Minimum Social Standards
I believe it is the duty of every democracy to reaffirm the minimum standards of a civilized society. In a civilized society, every citizen should have access to health care, food and shelter. There is a major difference between a country which provides social programmes for those in need and a country where the state controls the economy and regulates the lives of its citizens.
But we in Canada must re-examine our social programmes in order to make them more efficient. If you have the means to pay for services such as education and health, then you should pay your fair share. In other words, universality as we know it in Canada no longer works.
Where Does Canada Go From Here?
Now that I have outlined some of this country's major structural problems, the question naturally arises: Where do we go from here?
In my opinion Canada has a window of five or maybe seven years to correct these major problems, because if we do not fix the problems, this country will inevitably go bankrupt. These are the laws of economics, and they are stronger than any politician or Parliament.
Unless we begin to address the fundamental structural flaws I have highlighted, then it is inevitable that we will experience increased social problems. Crime will rise dramatically and poverty will spread. That is why I am so deeply concerned about the state of our country today. I do not want to paint an overly-pessimistic picture. If anything, I perhaps have not stressed enough what I believe is the real gravity and urgency of the situation.

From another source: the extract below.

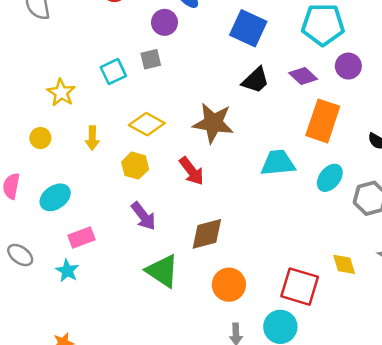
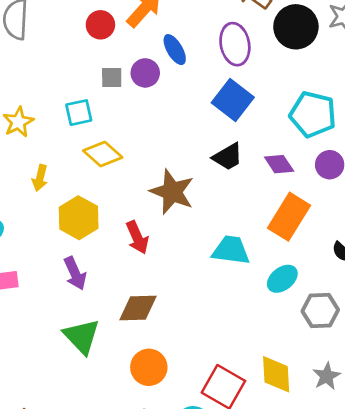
gray square: (151, 59) -> (112, 77), moved
yellow diamond: (147, 124) -> (103, 154), moved
yellow hexagon: (135, 166) -> (79, 218), size x1.4
yellow diamond: (344, 264) -> (276, 374), size x1.4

Conclusion--Ensuring Canada's Prosperity
But if Canada enacted changes of the sort I have mentioned; if we revamp our education system and depoliticize our Parliament; if we cut the fat out of government and establish a fair and clear-cut tax system; then we could transform from a country burdened by excessive government and bureaucracy into one of the most progressive and prosperous countries in the world. Money and capital would begin flowing back into this country instead of flowing out. By tackling some of the problems I have outlined, the country could become more efficient and productive, and the national debt could be eliminated in a relatively short period of time. We would develop a sound economic environment that would allow us to take care of all those who, for one reason or another, cannot take care of themselves.
In short, we need to move away from the priorities of politics and toward the reality of global economics. Therein lies the promise of prosperity.
Appeal To The People Of Canada
I urge everyone--all Canadian citizens--to work at reinforcing the economic fabric of our country. Because that fabric is unravelling at a pace much quicker than many people realize. And it would be a shame to watch this great country slide into poverty without fighting to save it.
I still have hope. There is still time to change our course of action. I often get criticized for being outspoken. But I love this country, and I would be remiss if I did not stand up and speak out for what I think needs to be done. Thank you very much.
The appreciation of the meeting was expressed by Tom Wells, President, T. L. W. Consulting and a Director, The Empire Club of Canada.